── Entries shown

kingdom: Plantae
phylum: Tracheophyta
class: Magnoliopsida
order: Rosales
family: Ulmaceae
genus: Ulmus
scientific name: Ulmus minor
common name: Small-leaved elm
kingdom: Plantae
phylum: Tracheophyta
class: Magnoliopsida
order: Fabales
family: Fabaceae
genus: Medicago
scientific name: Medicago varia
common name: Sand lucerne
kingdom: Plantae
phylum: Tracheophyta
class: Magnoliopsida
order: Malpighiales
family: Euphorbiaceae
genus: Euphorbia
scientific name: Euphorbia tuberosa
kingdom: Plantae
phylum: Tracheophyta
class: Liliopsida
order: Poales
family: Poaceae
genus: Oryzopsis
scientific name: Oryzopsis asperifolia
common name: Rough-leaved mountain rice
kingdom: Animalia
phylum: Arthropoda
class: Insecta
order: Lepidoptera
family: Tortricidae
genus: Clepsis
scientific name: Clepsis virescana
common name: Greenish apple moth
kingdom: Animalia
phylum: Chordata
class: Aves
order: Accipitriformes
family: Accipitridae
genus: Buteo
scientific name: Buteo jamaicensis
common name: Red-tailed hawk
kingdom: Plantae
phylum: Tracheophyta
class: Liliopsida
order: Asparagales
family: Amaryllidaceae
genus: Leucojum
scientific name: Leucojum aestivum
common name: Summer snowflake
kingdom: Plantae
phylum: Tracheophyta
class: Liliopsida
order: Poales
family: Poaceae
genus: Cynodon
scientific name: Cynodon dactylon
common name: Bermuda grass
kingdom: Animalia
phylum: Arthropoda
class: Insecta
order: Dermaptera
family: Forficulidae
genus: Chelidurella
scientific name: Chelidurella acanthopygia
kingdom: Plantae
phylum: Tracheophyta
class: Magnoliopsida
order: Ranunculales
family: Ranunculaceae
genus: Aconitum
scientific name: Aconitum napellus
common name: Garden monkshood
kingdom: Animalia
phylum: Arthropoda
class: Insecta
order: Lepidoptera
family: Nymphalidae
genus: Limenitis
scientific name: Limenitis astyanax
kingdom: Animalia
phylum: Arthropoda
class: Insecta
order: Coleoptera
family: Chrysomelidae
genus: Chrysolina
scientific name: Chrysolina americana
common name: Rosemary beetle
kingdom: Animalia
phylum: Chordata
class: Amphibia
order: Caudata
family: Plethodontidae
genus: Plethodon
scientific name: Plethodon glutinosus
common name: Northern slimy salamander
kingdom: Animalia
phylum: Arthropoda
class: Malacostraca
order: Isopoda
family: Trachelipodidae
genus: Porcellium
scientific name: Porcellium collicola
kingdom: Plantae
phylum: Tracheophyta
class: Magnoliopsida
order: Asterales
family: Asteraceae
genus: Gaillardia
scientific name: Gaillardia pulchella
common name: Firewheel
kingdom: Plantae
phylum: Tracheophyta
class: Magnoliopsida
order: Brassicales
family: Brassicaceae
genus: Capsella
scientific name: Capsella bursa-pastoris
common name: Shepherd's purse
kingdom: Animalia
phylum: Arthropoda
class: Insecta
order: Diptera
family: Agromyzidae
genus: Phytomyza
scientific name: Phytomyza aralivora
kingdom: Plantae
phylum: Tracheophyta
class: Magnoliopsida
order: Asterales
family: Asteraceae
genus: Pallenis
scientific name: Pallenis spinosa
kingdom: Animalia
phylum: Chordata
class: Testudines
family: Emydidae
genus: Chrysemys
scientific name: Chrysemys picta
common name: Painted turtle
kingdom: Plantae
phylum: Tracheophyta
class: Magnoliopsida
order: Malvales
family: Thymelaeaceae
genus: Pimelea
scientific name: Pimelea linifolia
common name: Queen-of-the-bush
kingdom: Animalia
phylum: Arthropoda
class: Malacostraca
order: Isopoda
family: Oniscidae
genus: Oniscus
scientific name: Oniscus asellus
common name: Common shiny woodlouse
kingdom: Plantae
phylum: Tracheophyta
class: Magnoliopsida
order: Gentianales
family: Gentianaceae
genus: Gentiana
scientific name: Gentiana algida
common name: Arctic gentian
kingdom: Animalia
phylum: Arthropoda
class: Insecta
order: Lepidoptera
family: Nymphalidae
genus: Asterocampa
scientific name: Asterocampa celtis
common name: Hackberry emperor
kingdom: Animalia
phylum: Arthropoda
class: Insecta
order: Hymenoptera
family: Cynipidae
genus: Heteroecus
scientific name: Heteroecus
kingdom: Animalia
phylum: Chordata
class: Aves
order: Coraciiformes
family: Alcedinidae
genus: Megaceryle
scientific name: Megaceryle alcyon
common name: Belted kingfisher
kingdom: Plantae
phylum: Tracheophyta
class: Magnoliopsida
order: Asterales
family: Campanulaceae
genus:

────

*The problem*. Recast the entry lines above, from the line with "genus: Plethodon" to the line with "family: Cynipidae", both included, as a Markdown table with the columns Row and Line. Number each line in order and omit any blank lines.

*Written answer*.
| Row | Line |
|---|---|
| 1 | genus: Plethodon |
| 2 | scientific name: Plethodon glutinosus |
| 3 | common name: Northern slimy salamander |
| 4 | kingdom: Animalia |
| 5 | phylum: Arthropoda |
| 6 | class: Malacostraca |
| 7 | order: Isopoda |
| 8 | family: Trachelipodidae |
| 9 | genus: Porcellium |
| 10 | scientific name: Porcellium collicola |
| 11 | kingdom: Plantae |
| 12 | phylum: Tracheophyta |
| 13 | class: Magnoliopsida |
| 14 | order: Asterales |
| 15 | family: Asteraceae |
| 16 | genus: Gaillardia |
| 17 | scientific name: Gaillardia pulchella |
| 18 | common name: Firewheel |
| 19 | kingdom: Plantae |
| 20 | phylum: Tracheophyta |
| 21 | class: Magnoliopsida |
| 22 | order: Brassicales |
| 23 | family: Brassicaceae |
| 24 | genus: Capsella |
| 25 | scientific name: Capsella bursa-pastoris |
| 26 | common name: Shepherd's purse |
| 27 | kingdom: Animalia |
| 28 | phylum: Arthropoda |
| 29 | class: Insecta |
| 30 | order: Diptera |
| 31 | family: Agromyzidae |
| 32 | genus: Phytomyza |
| 33 | scientific name: Phytomyza aralivora |
| 34 | kingdom: Plantae |
| 35 | phylum: Tracheophyta |
| 36 | class: Magnoliopsida |
| 37 | order: Asterales |
| 38 | family: Asteraceae |
| 39 | genus: Pallenis |
| 40 | scientific name: Pallenis spinosa |
| 41 | kingdom: Animalia |
| 42 | phylum: Chordata |
| 43 | class: Testudines |
| 44 | family: Emydidae |
| 45 | genus: Chrysemys |
| 46 | scientific name: Chrysemys picta |
| 47 | common name: Painted turtle |
| 48 | kingdom: Plantae |
| 49 | phylum: Tracheophyta |
| 50 | class: Magnoliopsida |
| 51 | order: Malvales |
| 52 | family: Thymelaeaceae |
| 53 | genus: Pimelea |
| 54 | scientific name: Pimelea linifolia |
| 55 | common name: Queen-of-the-bush |
| 56 | kingdom: Animalia |
| 57 | phylum: Arthropoda |
| 58 | class: Malacostraca |
| 59 | order: Isopoda |
| 60 | family: Oniscidae |
| 61 | genus: Oniscus |
| 62 | scientific name: Oniscus asellus |
| 63 | common name: Common shiny woodlouse |
| 64 | kingdom: Plantae |
| 65 | phylum: Tracheophyta |
| 66 | class: Magnoliopsida |
| 67 | order: Gentianales |
| 68 | family: Gentianaceae |
| 69 | genus: Gentiana |
| 70 | scientific name: Gentiana algida |
| 71 | common name: Arctic gentian |
| 72 | kingdom: Animalia |
| 73 | phylum: Arthropoda |
| 74 | class: Insecta |
| 75 | order: Lepidoptera |
| 76 | family: Nymphalidae |
| 77 | genus: Asterocampa |
| 78 | scientific name: Asterocampa celtis |
| 79 | common name: Hackberry emperor |
| 80 | kingdom: Animalia |
| 81 | phylum: Arthropoda |
| 82 | class: Insecta |
| 83 | order: Hymenoptera |
| 84 | family: Cynipidae |